Is the future of home internet completely wireless?
The emerging trend of builders pre-wiring homes for wireless access points (WAPs) during construction — a process that promises continuous coverage throughout the house — could gain favor in the luxury building market, according to CE Pro.
Lennar is one builder doing so to guarantee solid Wi-Fi coverage, though its installations do not include much of the previously standard low-voltage cabling. Its homes will instead run Ethernet cables to up to three WAPs. Critics say that could lead to trouble with Wi-Fi interference, slow streams or even security vulnerabilities.
The company is the first to make Wi-Fi pre-wiring standard for its new homes.
Lennar is the first company to use the Austin, TX–based Wi-Fi Alliance's new Wi-Fi Certified Home Design program. That lets the builder offer built-in, ready-to-use Wi-Fi in its new homes alongside utilities like gas and electric. The program helps builders and Wi-Fi installers specialize the network setup based on the home's size and layout.
Lennar isn't alone. Bellevue, WA–based Quadrant Homes is also offering wireless in its new homes. The company offers a selection of feature packages for everything from reducing water consumption to improving indoor air quality. A smart-home products package is the latest addition. The homes are pre-wired with network data and outlet combinations on every floor, with room for future WAPs and extenders.
Builders who pre-wire homes for Wi-Fi could see a significant return on their investment. There is a market for built-in Wi-Fi, particularly among younger buyers, Tom Kerber, director of IoT strategy for Addison, TX–based research firm Parks Associates, told Construction Dive earlier this month.

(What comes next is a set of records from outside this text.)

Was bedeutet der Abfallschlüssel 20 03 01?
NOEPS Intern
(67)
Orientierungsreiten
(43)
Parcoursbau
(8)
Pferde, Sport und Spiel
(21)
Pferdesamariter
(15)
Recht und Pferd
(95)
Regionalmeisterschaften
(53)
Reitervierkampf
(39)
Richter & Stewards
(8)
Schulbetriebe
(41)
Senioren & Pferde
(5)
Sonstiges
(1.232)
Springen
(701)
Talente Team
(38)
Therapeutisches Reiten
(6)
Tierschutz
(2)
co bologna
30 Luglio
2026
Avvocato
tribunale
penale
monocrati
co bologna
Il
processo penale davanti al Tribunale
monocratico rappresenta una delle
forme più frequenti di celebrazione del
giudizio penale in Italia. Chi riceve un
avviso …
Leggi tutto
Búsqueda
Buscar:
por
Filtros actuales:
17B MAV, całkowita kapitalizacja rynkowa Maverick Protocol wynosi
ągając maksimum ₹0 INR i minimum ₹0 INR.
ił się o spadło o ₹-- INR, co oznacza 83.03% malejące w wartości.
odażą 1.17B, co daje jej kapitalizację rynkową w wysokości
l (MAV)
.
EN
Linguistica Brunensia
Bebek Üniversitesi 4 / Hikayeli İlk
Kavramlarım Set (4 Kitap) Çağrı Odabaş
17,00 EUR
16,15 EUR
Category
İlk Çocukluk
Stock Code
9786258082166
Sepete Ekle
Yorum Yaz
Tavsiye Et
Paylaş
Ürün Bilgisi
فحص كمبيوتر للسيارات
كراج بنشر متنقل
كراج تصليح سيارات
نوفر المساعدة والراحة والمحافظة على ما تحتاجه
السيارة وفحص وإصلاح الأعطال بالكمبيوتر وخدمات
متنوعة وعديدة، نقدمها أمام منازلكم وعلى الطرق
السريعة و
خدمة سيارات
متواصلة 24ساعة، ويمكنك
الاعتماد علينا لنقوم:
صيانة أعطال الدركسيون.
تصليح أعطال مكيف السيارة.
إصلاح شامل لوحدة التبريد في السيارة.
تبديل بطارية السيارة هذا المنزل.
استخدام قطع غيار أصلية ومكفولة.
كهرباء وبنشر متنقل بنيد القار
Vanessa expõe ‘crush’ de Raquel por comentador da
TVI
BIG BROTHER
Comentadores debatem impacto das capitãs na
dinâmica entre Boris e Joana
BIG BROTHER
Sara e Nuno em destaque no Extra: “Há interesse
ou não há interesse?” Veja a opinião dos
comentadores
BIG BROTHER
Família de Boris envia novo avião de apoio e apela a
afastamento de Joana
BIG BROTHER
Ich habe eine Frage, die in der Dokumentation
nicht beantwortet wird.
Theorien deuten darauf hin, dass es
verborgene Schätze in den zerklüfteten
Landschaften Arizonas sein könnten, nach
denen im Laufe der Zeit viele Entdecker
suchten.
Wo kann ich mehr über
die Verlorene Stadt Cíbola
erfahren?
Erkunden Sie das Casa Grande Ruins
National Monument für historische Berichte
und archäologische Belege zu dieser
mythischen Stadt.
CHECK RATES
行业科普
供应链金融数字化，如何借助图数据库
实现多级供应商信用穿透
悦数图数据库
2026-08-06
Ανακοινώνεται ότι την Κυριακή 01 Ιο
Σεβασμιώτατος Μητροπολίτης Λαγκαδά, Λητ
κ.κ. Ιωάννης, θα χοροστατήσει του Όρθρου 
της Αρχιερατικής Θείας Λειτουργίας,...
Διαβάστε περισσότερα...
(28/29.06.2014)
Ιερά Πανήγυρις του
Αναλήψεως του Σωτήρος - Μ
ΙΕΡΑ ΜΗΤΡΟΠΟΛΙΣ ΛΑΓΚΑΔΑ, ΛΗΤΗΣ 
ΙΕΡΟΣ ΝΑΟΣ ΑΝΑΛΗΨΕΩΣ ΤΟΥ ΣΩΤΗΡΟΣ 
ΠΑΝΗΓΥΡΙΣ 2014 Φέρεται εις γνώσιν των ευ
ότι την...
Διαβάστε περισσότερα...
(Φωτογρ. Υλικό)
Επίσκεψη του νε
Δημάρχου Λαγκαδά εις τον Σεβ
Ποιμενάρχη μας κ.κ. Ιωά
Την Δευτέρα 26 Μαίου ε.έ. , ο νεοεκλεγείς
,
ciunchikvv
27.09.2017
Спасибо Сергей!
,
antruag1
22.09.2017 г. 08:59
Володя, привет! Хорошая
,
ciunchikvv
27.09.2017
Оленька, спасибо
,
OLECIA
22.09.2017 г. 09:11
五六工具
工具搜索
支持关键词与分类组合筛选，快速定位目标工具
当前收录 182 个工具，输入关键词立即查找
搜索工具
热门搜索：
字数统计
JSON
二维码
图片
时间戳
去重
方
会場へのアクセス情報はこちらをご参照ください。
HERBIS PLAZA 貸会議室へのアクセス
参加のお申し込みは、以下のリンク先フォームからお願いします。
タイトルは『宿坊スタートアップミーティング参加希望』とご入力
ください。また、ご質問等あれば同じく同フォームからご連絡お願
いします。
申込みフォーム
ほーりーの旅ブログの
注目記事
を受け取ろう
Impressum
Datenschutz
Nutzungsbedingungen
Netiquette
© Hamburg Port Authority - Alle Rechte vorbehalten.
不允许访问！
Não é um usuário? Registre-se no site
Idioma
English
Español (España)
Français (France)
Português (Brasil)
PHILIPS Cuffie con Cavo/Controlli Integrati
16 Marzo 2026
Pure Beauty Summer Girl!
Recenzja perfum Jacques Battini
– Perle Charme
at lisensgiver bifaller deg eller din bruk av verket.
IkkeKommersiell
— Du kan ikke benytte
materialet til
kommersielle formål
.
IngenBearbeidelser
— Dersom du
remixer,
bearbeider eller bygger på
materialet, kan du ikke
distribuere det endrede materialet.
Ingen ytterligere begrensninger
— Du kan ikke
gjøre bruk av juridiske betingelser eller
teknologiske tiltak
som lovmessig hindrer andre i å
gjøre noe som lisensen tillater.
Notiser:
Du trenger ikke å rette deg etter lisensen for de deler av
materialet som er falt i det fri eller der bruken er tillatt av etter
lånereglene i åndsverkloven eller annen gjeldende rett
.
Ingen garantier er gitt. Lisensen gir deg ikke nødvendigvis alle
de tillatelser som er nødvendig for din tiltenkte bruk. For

Research from that firm revealed that 47% of homeowners under the age of 35 own a smart product.
Still, critics of wireless-only homes are cautious to rule out hardwiring entirely. In a separate article, CE Pro's founder and editor-at-large, Julie Jacobson, writes that focusing too much on wireless now could leave homes and their owners unable to use new technology, such as high-definition streaming, that functions better with a wired connection. Some products even demand a wired connection in order to function at all.